Afterward, pumped up, I had gone with a friend of mine, the award-winning poet Mosab Abu Toha, to get lemon ice at Gaza’s most famous ice cream parlor, which seemed like a little miracle in a place with almost daily power outages. Accompanying us was a farmer I’d reported on for the magazine, a man who, in a recent bombing, had lost all of his equipment—including 48 solar panels (which powered his irrigation system) and 8,200 meters of hydroponic pipes—which he’d borrowed $120,000 to purchase. And yet, he, too, seemed to relish the energy of the evening. It was a Thursday night, the start of the Muslim weekend. And looking out at the crowds of teenagers, babies, grandparents, donkey carts, and merchants, I felt something akin to hope for Gaza.
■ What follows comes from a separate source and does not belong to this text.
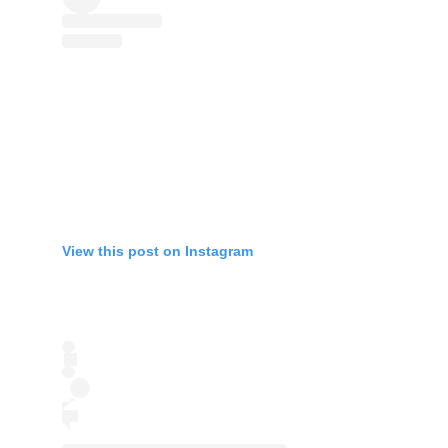
View this post on Instagram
I loathe Hamas, but I love Gaza. I loved it from my very first trip there as a young reporter in 1990, immersing myself in the Arab world and meeting with everyone from artists to computer geeks to the great human rights lawyer Raji Sourani. I found the resilience of the people of Gaza to be extraordinary, living as they did in such constricted circumstances: 2.2 million Palestinians on a strip of land measuring seven-by-25 miles. I envied their close family ties—grandparents, aunts, uncles, cousins gathering together for meals. (During one of my first trips, after a huge Friday extended-family lunch of musakhan—roast chicken with sumac—the grandma insisted on washing my hair, matted with Gaza’s dust, using the family’s precious water supply, stored in plastic jugs. To this family, the comfort of a guest was more important than their own needs.)
I admired their determination to educate their kids at the highest possible academic levels, despite years of Israeli occupation; four wars; severe restrictions and mandates dictated by Israel and Egypt; and the scourge of Hamas, some of whose leaders had siphoned off millions meant for the population itself. I had nothing but respect for those who pursued careers as doctors and scientists, entrepreneurs and engineers, actors and playwrights. Even in the most desperate of the displacement centers, such as Beach Camp (which has now been destroyed), I found families who had been deeply scarred by the decades of repression and generational trauma, but who still found joy in their daily lives. As one of them told me, “People always say—how could you have grown up in a refugee camp? But I loved my camp. It made me what I am.”
So on October 7, after Hamas’s gruesome attacks on the citizens of Israel, followed by Israel’s relentless bombardments in response, my initial thoughts in those first days were with all the young people I had interviewed on my last trip: the pretty young sisters; both dentists, with whom I’d sat on the beach one night, laughing as the Mediterranean rolled in and out, engulfing our ankles; the working mothers who had shared the same anxieties and regrets I did about working and mothering; and so many others I’d encountered. But most of all, I thought of Raji and Osprey V.